## Data in this exercise
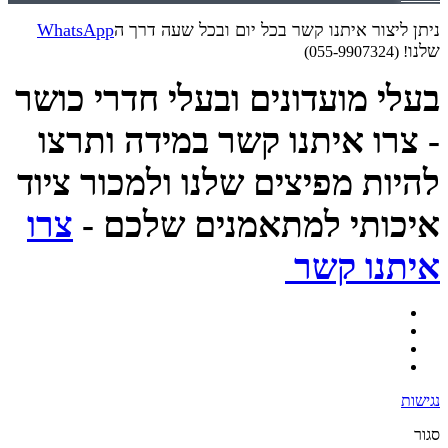
ניתן ליצור איתנו קשר בכל יום ובכל שעה דרך ה
WhatsApp
שלנו
! (055-9907324)
בעלי מועדונים ובעלי חדרי כושר
- צרו איתנו קשר במידה ותרצו
להיות מפיצים שלנו ולמכור ציוד
איכותי למתאמנים שלכם -
צרו
איתנו קשר
נגישות
סגור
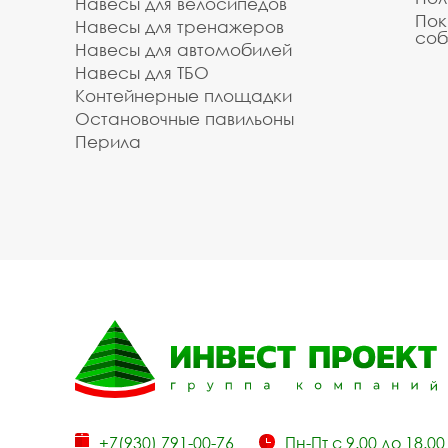
Навесы для велосипедов
Пок
Навесы для тренажеров
соб
Навесы для автомобилей
Навесы для ТБО
Контейнерные площадки
Остановочные павильоны
Перила
+7(930) 791-00-76
Пн-Пт с 9.00 до 18.00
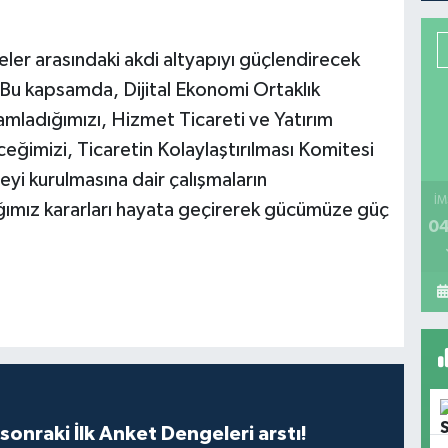
eler arasındaki akdi altyapıyı güçlendirecek
 "Bu kapsamda, Dijital Ekonomi Ortaklık
mladığımızı, Hizmet Ticareti ve Yatırım
eğimizi, Ticaretin Kolaylaştırılması Komitesi
eyi kurulmasına dair çalışmaların
İM
ldığımız kararları hayata geçirerek gücümüze güç
04
sonraki İlk Anket Dengeleri arstı!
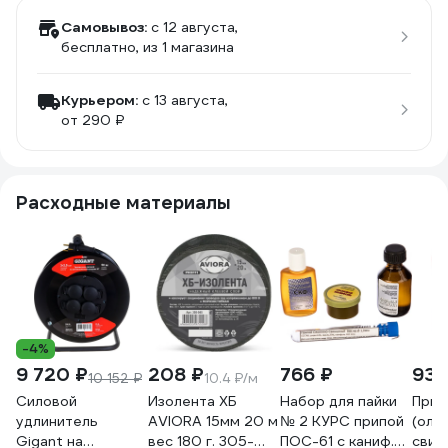
Самовывоз:
c 12 августа,
бесплатно
, из 1 магазина
Курьером:
c 13 августа,
от 290 ₽
Расходные материалы
-4%
9 720 ₽
208 ₽
766 ₽
935
10 152 ₽
10.4 ₽/м
Силовой
Изолента ХБ
Набор для пайки
Прип
удлинитель
AVIORA 15мм 20 м
№ 2 КУРС припой
(оло
Gigant на
вес 180 г. 305-
ПОС-61 с каниф.
свин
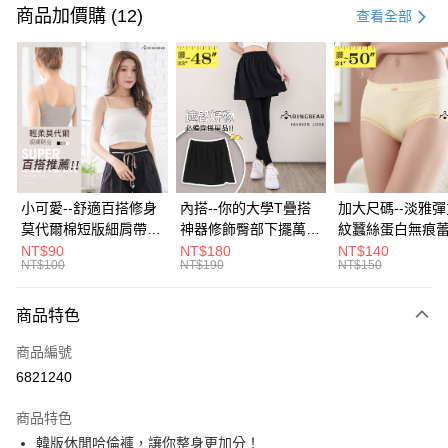
信用卡一次付款
商品加價購 (12)
查看全部
超商取貨付款
LINE Pay
Apple Pay
街口支付
悠遊付
小可愛--舒適百搭修身
內搭--你的大學T疊搭
加大尺碼--淡雅
莫代爾棉短版細肩帶素
神器修飾臀部下擺萬用
紋蠶絲蛋白無痕
Google Pay
色背心(白.黑.灰L-2L)-
內搭裙/遮臀裙(黑2L-
角內褲(白.粉.藍.黃
NT$90
NT$180
NT$140
NT$100
NT$190
NT$150
U582眼圈熊中大尺碼
6L)-Q155眼圈熊中大
3L)-L28眼圈熊
全盈+PAY
尺碼
碼
大哥付你分期
商品特色
相關說明
商品編號
【大哥付你分期使用說明】
AFTEE先享後付
1.本服務由台灣大哥大提供，台灣大哥大用戶可立即使用無須另外申請。
6821240
2.付款方式選擇「大哥付你分期」，訂單成立後會自動跳轉到大哥付的交易
相關說明
流程，驗證手機門號後，選擇欲分期的期數、繳款截止日，確認付款後即完
商品特色
【關於「AFTEE先享後付」】
成交易。
ATM付款
AFTEE先享後付是「在收到商品之後才付款」的支付方式。 讓您購物簡單
韓版休閒哈倫褲，讓你整身更加分！
3.實際核准額度、可分期數及費用金額請依後續交易確認頁面所載為準。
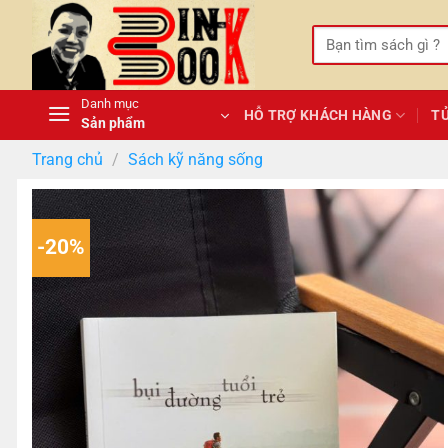
Bỏ
qua
Tìm
kiếm:
nội
dung
Danh mục
HỖ TRỢ KHÁCH HÀNG
T
Sản phẩm
Trang chủ
/
Sách kỹ năng sống
-20%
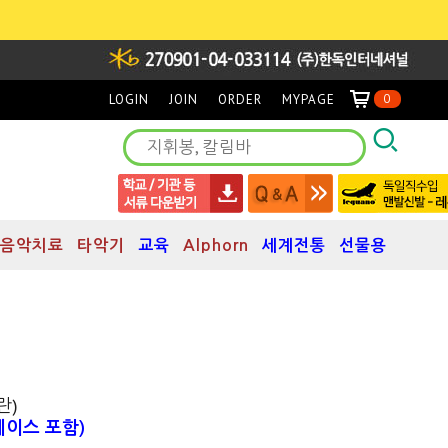
LOGIN
JOIN
ORDER
MYPAGE
0
음악치료
타악기
교육
Alphorn
세계전통
선물용
란)
" (케이스 포함)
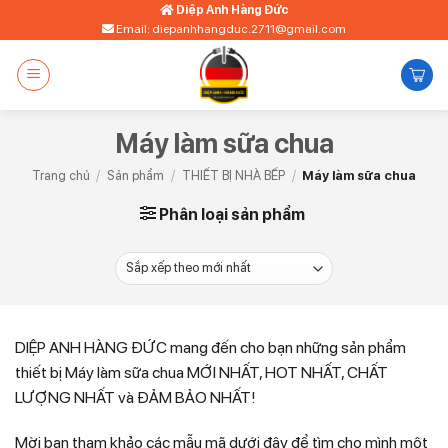
Bỏ
Diệp Anh Hàng Đức
Email: diepanhhangduc.2711@gmail.com
qua
nội
dung
Máy làm sữa chua
Trang chủ
/
Sản phẩm
/
THIẾT BỊ NHÀ BẾP
/
Máy làm sữa chua
Phân loại sản phẩm
DIỆP ANH HÀNG ĐỨC mang đến cho bạn những sản phẩm
thiết bị Máy làm sữa chua MỚI NHẤT, HOT NHẤT, CHẤT
LƯỢNG NHẤT và ĐẢM BẢO NHẤT!
Mời bạn tham khảo các mẫu mã dưới đây để tìm cho mình một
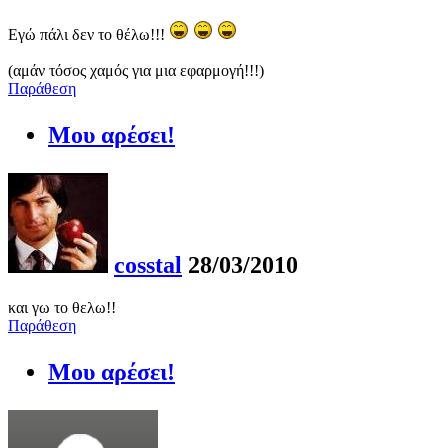
Εγώ πάλι δεν το θέλω!!!
(αμάν τόσος χαμός για μια εφαρμογή!!!)
Παράθεση
Μου αρέσει!
cosstal
28/03/2010
και γω το θελω!!
Παράθεση
Μου αρέσει!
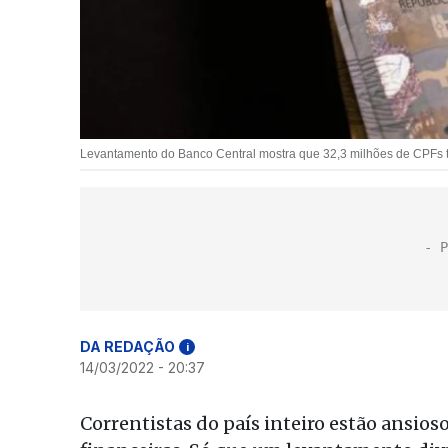
Levantamento do Banco Central mostra que 32,3 milhões de CPFs tê
DA REDAÇÃO
i
14/03/2022 - 20:37
Correntistas do país inteiro estão ansios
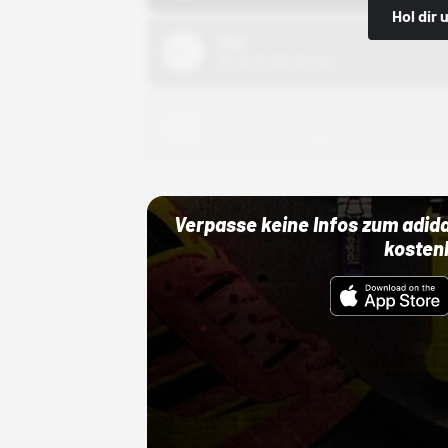
Hol dir
Nike
01.10.22 00:00 Uhr
Adidas
01.10.22 00:00 Uhr
Verpasse keine Infos zum adid
kosten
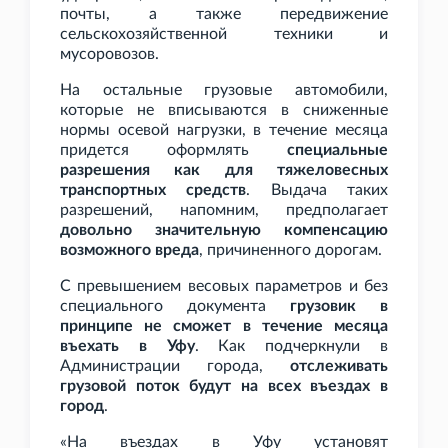
почты, а также передвижение
сельскохозяйственной техники и
мусоровозов.
На остальные грузовые автомобили,
которые не вписываются в сниженные
нормы осевой нагрузки, в течение месяца
придется оформлять
специальные
разрешения как для тяжеловесных
транспортных средств
. Выдача таких
разрешений, напомним, предполагает
довольно значительную компенсацию
возможного вреда
, причиненного дорогам.
С превышением весовых параметров и без
специального документа
грузовик в
принципе не сможет в течение месяца
въехать в Уфу
.
Как подчеркнули в
Администрации города,
отслеживать
грузовой поток будут на всех въездах в
город
.
«На въездах в Уфу установят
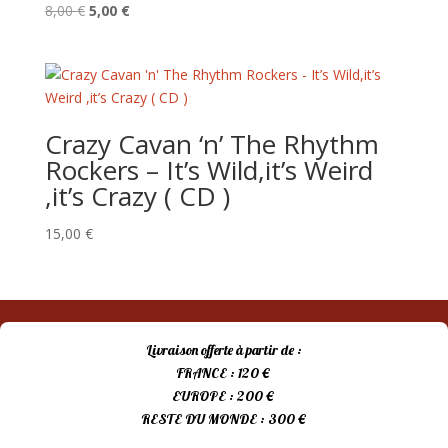
Le
Le
8,00
€
5,00
€
prix
prix
initial
actuel
était :
est :
8,00 €.
5,00 €.
Crazy Cavan ‘n’ The Rhythm
Rockers – It’s Wild,it’s Weird
,it’s Crazy ( CD )
15,00
€
Livraison offerte à partir de :
FRANCE : 120 €
EUROPE : 200 €
RESTE DU MONDE : 300 €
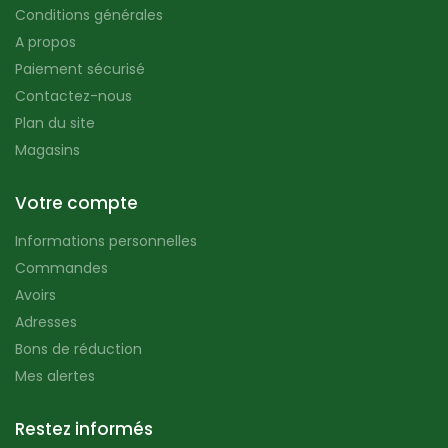
Conditions générales
A propos
Paiement sécurisé
Contactez-nous
Plan du site
Magasins
Votre compte
Informations personnelles
Commandes
Avoirs
Adresses
Bons de réduction
Mes alertes
Restez informés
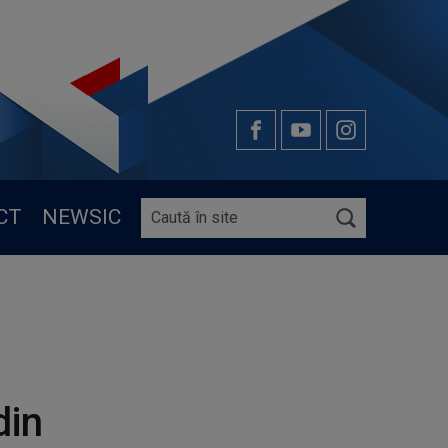
CT
NEWSIC
din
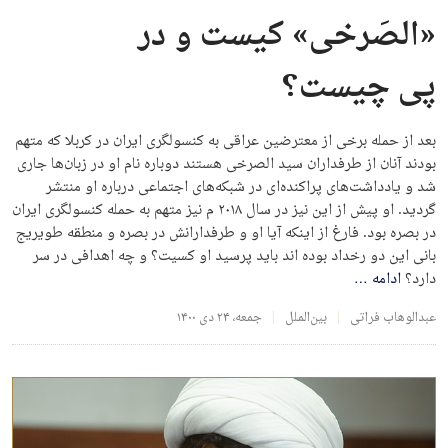
«الصَرخی» کیست و در
پی چیست؟
بعد از حمله برخی از معترضین عراقی به کنسولگری ایران در کربلا که متهم
بودند آنان از طرفداران سید الصرخی هستند دوباره نام او در زبان‌ها جاری
شد و یادداشت‌های پراکنده‌ای در شبکه‌های اجتماعی در‌باره او منتشر
گردید. او پیش از این نیز در سال ۲۰۱۸ م نیز متهم به حمله کنسولگری ایران
در بصره بود. فارغ از اینکه آیا او و طرفدارانش در بصره و منطقه طویریج
بانی این دو رخداد بوده اند باید پرسید او کسیت؟ و چه اهدافی در سر
دارد؟
ادامه
…
عبدالوهاب فراتی
بین‌الملل
جمعه، ۲۴ دی ۱۴۰۰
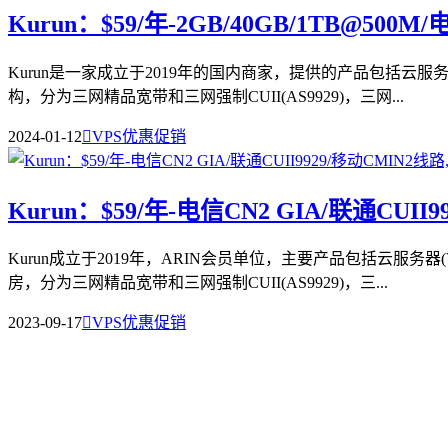
Kurun：$59/年-2GB/40GB/1TB@500M
Kurun是一家成立于2019年的国内商家，提供的产品包括云
构，分为三网精品宽带和三网强制CUII(AS9929)，三网...
2024-01-12

VPS优惠促销
Kurun：$59/年-电信CN2 GIA/联通CUII
Kurun成立于2019年，ARIN会员单位，主要产品包括云
房，分为三网精品宽带和三网强制CUII(AS9929)，三...
2023-09-17

VPS优惠促销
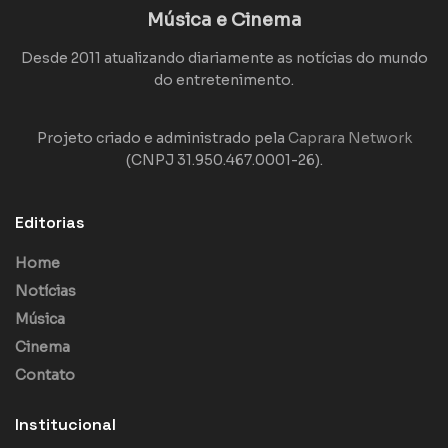
Música e Cinema
Desde 2011 atualizando diariamente as notícias do mundo
do entretenimento.
Projeto criado e administrado pela
Caprara Network
(CNPJ 31.950.467.0001-26).
Editorias
Home
Notícias
Música
Cinema
Contato
Institucional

## The problem
Within the data, how many lines hold the word "въездах"? State the number alone.

## Answer to this task
2